¿Qué ocurre cuando un mecanismo concebido para proteger la soberanía nacional se convierte en un pulso de poder contra todo el bloque? Se lo explicamos en el vídeo.
Según los tratados de la UE, los Estados miembros pueden vetar decisiones en ámbitos que afectan a su soberanía esencial como la política exterior, la fiscalidad, la ampliación y el presupuesto. De acuerdo con los tratados de la UE, el bloque es una unión de Estados soberanos, no una federación, y ningún Gobierno debería verse obligado a adoptar decisiones contrarias a sus intereses fundamentales.
Esa base jurídica es sólida. El artículo 31.1 del Tratado de la Unión Europea exige la unanimidad en las decisiones de política exterior y de seguridad. El artículo 4.2 obliga a la UE a respetar las identidades nacionales de los Estados miembros. El veto no es un resquicio legal, forma parte del diseño institucional con plena legitimidad. El problema surge cuando se utiliza para arrancar concesiones.
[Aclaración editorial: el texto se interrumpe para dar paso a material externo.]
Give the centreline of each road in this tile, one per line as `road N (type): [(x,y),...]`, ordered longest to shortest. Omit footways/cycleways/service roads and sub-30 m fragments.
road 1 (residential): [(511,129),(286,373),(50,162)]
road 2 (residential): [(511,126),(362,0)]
No existen salvaguardas formales que permitan distinguir entre un veto legítimo en defensa de la soberanía y otro utilizado como palanca en cuestiones ajenas. Los Estados miembros presentan sistemáticamente cada veto como una cuestión de protección de la soberanía.
Por ejemplo, Hungría ha vetado ayudas a Ucrania o sanciones contra Rusia en 21 ocasiones y sobre 38 asuntos desde 2011, justificando oficialmente estas decisiones del mismo modo que otros países. Sin embargo, suprimir el veto exige unanimidad, lo que atrapa al bloque en un ciclo en el que la reforma parece inalcanzable.